---------- EXERCISE MATERIAL

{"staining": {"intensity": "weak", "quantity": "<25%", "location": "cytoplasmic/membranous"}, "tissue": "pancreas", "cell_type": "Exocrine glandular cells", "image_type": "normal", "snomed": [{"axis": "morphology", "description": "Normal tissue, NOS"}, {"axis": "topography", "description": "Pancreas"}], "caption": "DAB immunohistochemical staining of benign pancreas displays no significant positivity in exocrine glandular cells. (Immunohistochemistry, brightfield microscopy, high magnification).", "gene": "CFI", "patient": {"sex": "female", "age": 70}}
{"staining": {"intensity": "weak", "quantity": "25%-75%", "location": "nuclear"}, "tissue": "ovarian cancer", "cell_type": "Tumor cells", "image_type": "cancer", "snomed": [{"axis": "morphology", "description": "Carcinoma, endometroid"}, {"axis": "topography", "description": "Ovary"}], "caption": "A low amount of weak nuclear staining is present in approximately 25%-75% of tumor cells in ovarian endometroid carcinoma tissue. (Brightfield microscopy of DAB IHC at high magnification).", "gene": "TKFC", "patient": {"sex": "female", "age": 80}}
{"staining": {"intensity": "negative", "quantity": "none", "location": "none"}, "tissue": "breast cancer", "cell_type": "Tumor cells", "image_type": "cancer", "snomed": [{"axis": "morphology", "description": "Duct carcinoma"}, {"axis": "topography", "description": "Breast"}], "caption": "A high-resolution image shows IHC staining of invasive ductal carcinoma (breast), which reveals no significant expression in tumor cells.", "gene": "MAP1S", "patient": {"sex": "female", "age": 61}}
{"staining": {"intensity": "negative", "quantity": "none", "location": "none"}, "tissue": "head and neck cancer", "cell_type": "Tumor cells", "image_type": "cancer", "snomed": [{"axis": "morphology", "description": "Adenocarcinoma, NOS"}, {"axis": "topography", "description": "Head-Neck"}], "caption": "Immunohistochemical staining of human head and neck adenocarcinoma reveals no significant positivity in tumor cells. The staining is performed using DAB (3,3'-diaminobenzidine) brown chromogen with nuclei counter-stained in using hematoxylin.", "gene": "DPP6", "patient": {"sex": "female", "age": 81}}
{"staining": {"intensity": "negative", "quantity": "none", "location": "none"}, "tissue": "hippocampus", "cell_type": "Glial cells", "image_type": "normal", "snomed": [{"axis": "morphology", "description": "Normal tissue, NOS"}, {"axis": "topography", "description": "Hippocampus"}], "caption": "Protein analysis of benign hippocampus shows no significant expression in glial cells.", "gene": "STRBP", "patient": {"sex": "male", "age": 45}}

--------------------

> _WORK ITEM_
Output each line of the records above exactly, beginning at the first, and stop once the line containing "low amount of" has been output.

> _RESPONSE TO THE EXERCISE_
{"staining": {"intensity": "weak", "quantity": "<25%", "location": "cytoplasmic/membranous"}, "tissue": "pancreas", "cell_type": "Exocrine glandular cells", "image_type": "normal", "snomed": [{"axis": "morphology", "description": "Normal tissue, NOS"}, {"axis": "topography", "description": "Pancreas"}], "caption": "DAB immunohistochemical staining of benign pancreas displays no significant positivity in exocrine glandular cells. (Immunohistochemistry, brightfield microscopy, high magnification).", "gene": "CFI", "patient": {"sex": "female", "age": 70}}
{"staining": {"intensity": "weak", "quantity": "25%-75%", "location": "nuclear"}, "tissue": "ovarian cancer", "cell_type": "Tumor cells", "image_type": "cancer", "snomed": [{"axis": "morphology", "description": "Carcinoma, endometroid"}, {"axis": "topography", "description": "Ovary"}], "caption": "A low amount of weak nuclear staining is present in approximately 25%-75% of tumor cells in ovarian endometroid carcinoma tissue. (Brightfield microscopy of DAB IHC at high magnification).", "gene": "TKFC", "patient": {"sex": "female", "age": 80}}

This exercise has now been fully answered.